5) Find a Sense of Purpose in Your Life
When all seems lost and life is coming at you full force, find a sense of purpose in your life. It isn’t all about you and what you’re going through because there are so many people who have it worse off than you. Take your anger, pain, or frustration and use it for good by helping others. Whether that’s mentoring someone who is in need or reading to the blind, find something to do that gives you joy and a sense of purpose. Helping others lets you see just how good you got it. Be grateful.
6) Get A Good Support System
When life hits you hard no one can come through it alone. Surround yourself with loving, caring and supportive people who have your best interest at heart.
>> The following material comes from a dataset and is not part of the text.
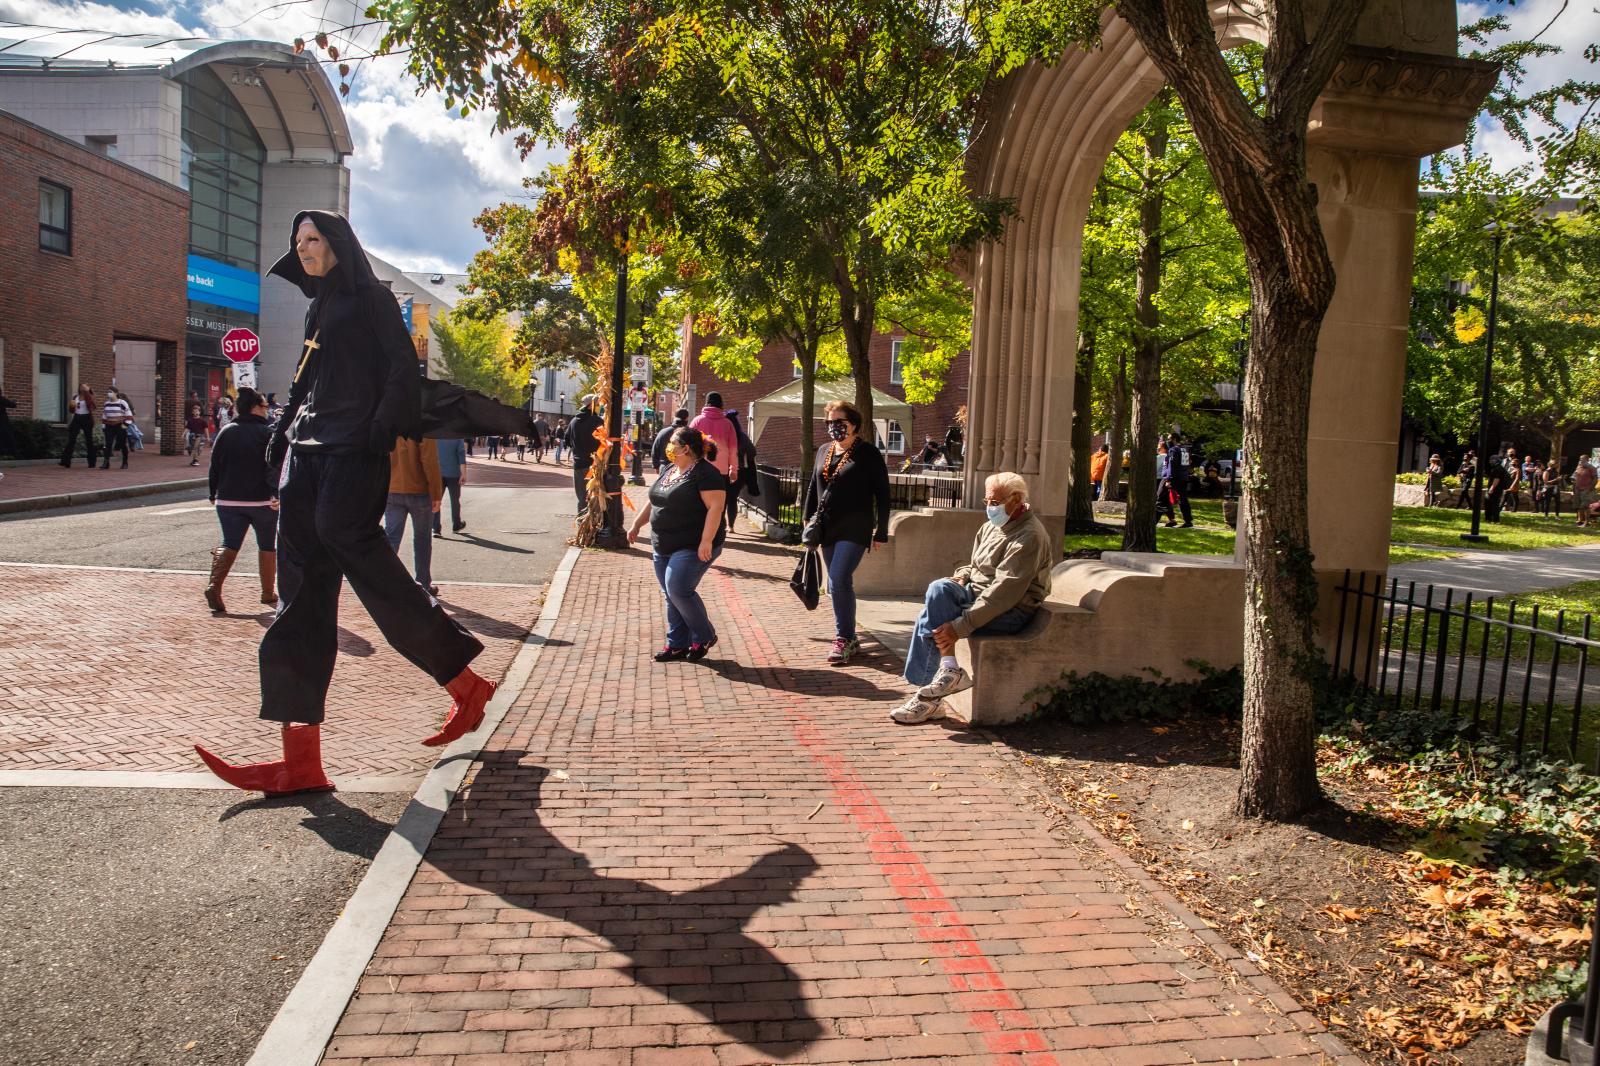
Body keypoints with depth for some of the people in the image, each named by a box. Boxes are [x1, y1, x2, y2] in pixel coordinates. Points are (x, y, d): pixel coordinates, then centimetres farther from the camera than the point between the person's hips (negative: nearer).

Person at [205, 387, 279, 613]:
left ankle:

It is also good to have a group of people in your life you can confide in and get things off your chest. No, those people can’t make your problems go away, but you will get the support you need and encouraging feedback. They may also have suggestions on how you can deal with the issues in your life.
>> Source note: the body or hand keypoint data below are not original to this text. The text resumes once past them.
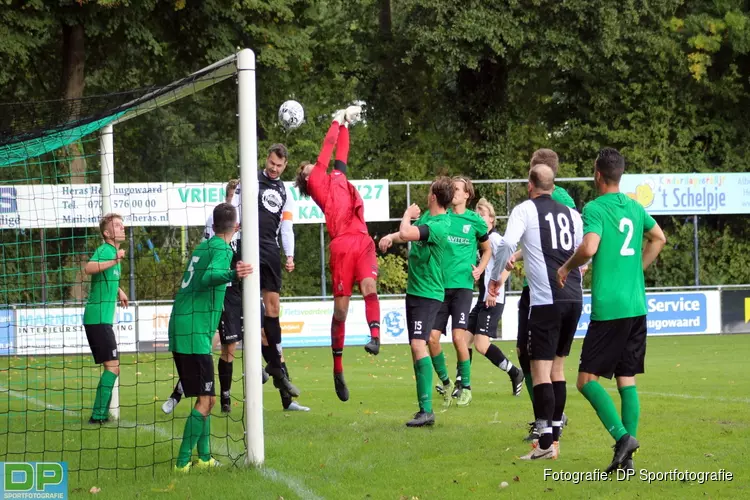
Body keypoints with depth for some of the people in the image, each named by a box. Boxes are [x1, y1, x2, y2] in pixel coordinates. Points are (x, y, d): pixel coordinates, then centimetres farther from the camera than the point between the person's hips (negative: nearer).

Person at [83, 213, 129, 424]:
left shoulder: (113, 252, 17)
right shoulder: (105, 249, -12)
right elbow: (89, 268, -35)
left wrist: (118, 290, 27)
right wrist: (114, 261, -44)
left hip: (103, 319, 10)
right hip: (98, 318, -10)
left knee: (112, 367, 14)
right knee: (112, 366, -12)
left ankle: (101, 414, 17)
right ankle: (98, 414, -14)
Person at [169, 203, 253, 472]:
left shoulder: (203, 246, 18)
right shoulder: (222, 249, -7)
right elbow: (208, 276, -28)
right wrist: (232, 275, -47)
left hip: (180, 332, 9)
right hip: (195, 335, -9)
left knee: (206, 398, 17)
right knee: (206, 400, -10)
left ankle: (204, 457, 21)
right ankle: (182, 462, -15)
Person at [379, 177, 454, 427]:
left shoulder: (439, 226, -22)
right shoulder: (427, 215, 7)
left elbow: (406, 233, -33)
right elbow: (408, 233, 26)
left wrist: (408, 214, -12)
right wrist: (391, 237, 6)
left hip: (427, 294, -10)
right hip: (414, 290, 10)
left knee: (419, 344, -20)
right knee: (416, 346, 12)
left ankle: (427, 409, -24)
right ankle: (424, 406, 17)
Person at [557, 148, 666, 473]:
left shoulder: (595, 208, -9)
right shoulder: (635, 208, 12)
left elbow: (589, 248, -23)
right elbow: (659, 239, 28)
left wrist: (567, 266, -5)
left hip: (609, 308, -6)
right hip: (637, 306, 6)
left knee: (587, 379, 0)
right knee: (627, 380, 8)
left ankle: (622, 435, -18)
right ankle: (627, 458, 3)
7) You have two choices being optimistic or pessimistic
Your attitude is of the utmost importance when it comes to having resilience. If you sit around whining, crying, bitching, and moaning about things that go wrong in your life, that will keep you in a state of despair. Without hope that things will get better, resilience cannot bloom. Being pessimistic about what has happened to you in life – someone who has done you wrong, how you can’t catch a break, why life is so unfair -these thoughts will only keep you miserable and others around you. On the other hand, if you work to stay optimistic during difficult times, and focus on the good things you do have going on in your life, that positive and hopeful attitude will help you get through any dark period faster.
8) Love Yourself
When people are stressed or under extreme pressure, they tend to neglect their own needs and health. Some people lose their appetite or they eat too much ice cream, cake and cookies or other unhealthy food, they turn to alcohol, they don’t get enough sleep, they stop exercising. Make time for you and doing the things you love, despite what drama and craziness is going on in your life. Love yourself by doing something special just for you, like a day at a spa, or a mini vacation, or buying a new article of clothing. Do things that will lift your spirits. By loving yourself, and caring for your needs, you will be in a better position to face adversity and life’s challenges.
9) Be Proactive
There is no magic pill you can take to make all the bad things go away or go back in time to prevent something. So instead of wallowing in self-pity, start working on finding ways to solve a problem or issue. Each day you should be working on ways to make the situation better, even if those are baby steps. The solution most likely will not be fast or simple, but you’re planning your next steps and eventually your life will shift and change for the better.
10) Get Help
When life gets so overwhelming you can’t think straight you may need to get help. There are a variety of ways to do this from joining a support group to seeing a psychologist. It takes time to heal and sometimes going to a trained professional will help you get better much faster. In the end you will survive and thrive and that’s what resilience is all about.